● **Task**:
Whenever a line in the material below contains "Breast", copy that line.
________
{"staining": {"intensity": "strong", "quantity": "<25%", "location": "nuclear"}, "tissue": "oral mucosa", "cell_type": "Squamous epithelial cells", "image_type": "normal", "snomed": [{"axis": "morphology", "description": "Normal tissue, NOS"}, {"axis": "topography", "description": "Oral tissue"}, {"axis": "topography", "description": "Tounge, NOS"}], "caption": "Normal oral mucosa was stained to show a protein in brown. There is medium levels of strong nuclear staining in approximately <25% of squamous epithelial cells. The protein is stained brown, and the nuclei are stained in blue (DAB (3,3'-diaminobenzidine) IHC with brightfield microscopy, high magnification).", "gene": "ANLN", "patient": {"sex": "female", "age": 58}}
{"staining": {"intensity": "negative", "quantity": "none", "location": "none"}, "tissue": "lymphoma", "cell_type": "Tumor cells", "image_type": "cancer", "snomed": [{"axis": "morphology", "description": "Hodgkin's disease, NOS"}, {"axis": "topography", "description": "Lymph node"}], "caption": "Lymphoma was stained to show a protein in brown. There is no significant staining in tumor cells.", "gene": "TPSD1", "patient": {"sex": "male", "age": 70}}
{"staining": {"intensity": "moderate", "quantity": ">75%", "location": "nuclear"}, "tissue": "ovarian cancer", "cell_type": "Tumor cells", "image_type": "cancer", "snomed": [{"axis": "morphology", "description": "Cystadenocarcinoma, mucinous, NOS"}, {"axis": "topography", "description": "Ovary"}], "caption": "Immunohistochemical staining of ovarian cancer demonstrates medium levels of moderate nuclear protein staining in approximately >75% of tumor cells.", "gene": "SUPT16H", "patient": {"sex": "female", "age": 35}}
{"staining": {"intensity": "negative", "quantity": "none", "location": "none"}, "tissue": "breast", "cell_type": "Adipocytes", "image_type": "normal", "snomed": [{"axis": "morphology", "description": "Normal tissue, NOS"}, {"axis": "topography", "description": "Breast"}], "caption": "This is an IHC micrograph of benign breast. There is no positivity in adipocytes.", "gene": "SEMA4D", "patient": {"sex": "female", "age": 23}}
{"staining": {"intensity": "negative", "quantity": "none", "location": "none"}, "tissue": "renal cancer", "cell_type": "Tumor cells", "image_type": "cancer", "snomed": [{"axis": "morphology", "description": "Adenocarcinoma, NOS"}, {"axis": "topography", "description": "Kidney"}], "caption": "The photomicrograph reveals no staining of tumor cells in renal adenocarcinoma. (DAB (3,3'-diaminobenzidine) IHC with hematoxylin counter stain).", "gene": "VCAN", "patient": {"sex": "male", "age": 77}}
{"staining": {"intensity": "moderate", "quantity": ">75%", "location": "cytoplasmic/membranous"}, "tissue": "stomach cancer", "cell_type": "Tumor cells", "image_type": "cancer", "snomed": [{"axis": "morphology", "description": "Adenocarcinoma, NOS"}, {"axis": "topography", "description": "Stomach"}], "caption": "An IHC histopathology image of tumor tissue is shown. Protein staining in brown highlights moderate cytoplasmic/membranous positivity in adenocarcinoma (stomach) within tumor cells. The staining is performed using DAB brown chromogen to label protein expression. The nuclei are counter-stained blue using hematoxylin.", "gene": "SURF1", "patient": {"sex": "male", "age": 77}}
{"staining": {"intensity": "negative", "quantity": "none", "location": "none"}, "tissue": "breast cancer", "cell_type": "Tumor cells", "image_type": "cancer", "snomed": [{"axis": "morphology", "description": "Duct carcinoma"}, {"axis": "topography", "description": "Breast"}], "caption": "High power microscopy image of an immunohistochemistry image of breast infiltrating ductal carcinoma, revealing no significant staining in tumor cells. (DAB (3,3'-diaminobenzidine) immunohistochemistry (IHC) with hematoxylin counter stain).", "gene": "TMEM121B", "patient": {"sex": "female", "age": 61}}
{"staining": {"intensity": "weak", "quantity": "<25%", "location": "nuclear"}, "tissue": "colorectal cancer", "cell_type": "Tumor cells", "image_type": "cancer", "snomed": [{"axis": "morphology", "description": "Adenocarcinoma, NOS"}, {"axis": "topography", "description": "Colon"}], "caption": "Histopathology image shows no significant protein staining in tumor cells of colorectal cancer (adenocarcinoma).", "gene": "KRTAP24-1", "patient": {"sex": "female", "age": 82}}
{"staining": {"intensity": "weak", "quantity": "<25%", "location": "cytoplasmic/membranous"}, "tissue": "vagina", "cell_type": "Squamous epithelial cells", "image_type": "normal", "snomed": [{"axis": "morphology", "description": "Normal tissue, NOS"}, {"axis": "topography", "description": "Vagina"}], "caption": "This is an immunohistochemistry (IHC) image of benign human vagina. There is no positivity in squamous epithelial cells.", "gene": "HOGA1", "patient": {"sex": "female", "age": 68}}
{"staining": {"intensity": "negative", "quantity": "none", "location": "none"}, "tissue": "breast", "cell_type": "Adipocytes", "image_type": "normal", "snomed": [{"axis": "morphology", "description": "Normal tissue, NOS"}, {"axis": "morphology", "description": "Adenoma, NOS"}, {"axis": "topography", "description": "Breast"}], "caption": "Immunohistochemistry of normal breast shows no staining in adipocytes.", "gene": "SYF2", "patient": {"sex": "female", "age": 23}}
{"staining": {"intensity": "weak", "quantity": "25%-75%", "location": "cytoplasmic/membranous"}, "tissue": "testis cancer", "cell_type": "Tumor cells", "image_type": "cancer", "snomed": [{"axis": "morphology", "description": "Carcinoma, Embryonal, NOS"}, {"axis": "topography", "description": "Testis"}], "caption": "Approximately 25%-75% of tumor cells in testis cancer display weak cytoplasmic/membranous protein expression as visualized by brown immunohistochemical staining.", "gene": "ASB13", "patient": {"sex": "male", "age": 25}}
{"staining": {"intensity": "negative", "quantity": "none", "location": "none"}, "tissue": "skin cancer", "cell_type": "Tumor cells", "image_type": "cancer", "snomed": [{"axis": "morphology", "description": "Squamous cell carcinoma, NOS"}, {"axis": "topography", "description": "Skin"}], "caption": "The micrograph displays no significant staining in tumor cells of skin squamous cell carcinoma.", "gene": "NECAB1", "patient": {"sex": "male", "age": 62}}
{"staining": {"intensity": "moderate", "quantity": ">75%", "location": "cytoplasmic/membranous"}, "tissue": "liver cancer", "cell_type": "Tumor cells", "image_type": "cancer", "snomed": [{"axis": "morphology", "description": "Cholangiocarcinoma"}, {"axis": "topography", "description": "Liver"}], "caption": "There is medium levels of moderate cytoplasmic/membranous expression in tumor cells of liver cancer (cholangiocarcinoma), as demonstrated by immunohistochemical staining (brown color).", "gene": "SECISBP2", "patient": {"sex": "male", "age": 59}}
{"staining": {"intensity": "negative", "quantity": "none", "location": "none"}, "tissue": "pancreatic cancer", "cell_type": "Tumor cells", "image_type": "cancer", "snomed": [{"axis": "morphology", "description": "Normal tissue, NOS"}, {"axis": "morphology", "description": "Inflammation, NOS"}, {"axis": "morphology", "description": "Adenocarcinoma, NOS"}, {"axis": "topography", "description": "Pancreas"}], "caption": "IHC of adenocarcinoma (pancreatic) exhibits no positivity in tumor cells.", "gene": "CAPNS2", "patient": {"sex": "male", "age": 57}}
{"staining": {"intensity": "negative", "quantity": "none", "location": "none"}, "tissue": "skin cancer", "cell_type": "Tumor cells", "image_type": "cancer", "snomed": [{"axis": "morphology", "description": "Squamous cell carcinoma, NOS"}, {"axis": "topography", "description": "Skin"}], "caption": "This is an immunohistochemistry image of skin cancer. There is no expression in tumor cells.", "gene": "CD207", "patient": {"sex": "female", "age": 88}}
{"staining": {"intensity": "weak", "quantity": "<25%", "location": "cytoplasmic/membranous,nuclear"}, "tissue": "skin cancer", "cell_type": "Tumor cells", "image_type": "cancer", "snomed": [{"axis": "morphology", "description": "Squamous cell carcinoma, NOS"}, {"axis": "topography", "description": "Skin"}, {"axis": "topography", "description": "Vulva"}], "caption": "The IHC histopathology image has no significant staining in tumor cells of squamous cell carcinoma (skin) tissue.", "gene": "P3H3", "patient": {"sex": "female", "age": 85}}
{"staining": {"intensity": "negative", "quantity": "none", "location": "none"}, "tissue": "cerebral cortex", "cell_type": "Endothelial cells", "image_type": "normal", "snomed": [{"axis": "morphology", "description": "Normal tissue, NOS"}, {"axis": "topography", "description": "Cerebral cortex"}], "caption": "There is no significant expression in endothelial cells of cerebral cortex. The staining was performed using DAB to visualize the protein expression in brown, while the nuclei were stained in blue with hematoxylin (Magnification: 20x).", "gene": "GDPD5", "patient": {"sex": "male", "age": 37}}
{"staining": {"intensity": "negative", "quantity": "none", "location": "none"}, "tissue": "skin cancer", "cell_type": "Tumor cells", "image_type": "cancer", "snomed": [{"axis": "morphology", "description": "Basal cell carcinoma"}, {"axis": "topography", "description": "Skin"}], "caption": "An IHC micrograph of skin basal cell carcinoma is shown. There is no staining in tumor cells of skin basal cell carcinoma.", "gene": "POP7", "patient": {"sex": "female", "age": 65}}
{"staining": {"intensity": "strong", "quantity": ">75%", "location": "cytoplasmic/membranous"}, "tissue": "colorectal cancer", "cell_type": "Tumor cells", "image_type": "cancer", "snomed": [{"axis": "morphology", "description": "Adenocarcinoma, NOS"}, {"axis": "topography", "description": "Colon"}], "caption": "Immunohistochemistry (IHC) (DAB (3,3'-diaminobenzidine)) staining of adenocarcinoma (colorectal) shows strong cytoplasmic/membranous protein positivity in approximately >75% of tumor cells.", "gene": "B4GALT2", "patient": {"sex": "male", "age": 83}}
________
● **Answer to the problem**:
{"staining": {"intensity": "negative", "quantity": "none", "location": "none"}, "tissue": "breast", "cell_type": "Adipocytes", "image_type": "normal", "snomed": [{"axis": "morphology", "description": "Normal tissue, NOS"}, {"axis": "topography", "description": "Breast"}], "caption": "This is an IHC micrograph of benign breast. There is no positivity in adipocytes.", "gene": "SEMA4D", "patient": {"sex": "female", "age": 23}}
{"staining": {"intensity": "negative", "quantity": "none", "location": "none"}, "tissue": "breast cancer", "cell_type": "Tumor cells", "image_type": "cancer", "snomed": [{"axis": "morphology", "description": "Duct carcinoma"}, {"axis": "topography", "description": "Breast"}], "caption": "High power microscopy image of an immunohistochemistry image of breast infiltrating ductal carcinoma, revealing no significant staining in tumor cells. (DAB (3,3'-diaminobenzidine) immunohistochemistry (IHC) with hematoxylin counter stain).", "gene": "TMEM121B", "patient": {"sex": "female", "age": 61}}
{"staining": {"intensity": "negative", "quantity": "none", "location": "none"}, "tissue": "breast", "cell_type": "Adipocytes", "image_type": "normal", "snomed": [{"axis": "morphology", "description": "Normal tissue, NOS"}, {"axis": "morphology", "description": "Adenoma, NOS"}, {"axis": "topography", "description": "Breast"}], "caption": "Immunohistochemistry of normal breast shows no staining in adipocytes.", "gene": "SYF2", "patient": {"sex": "female", "age": 23}}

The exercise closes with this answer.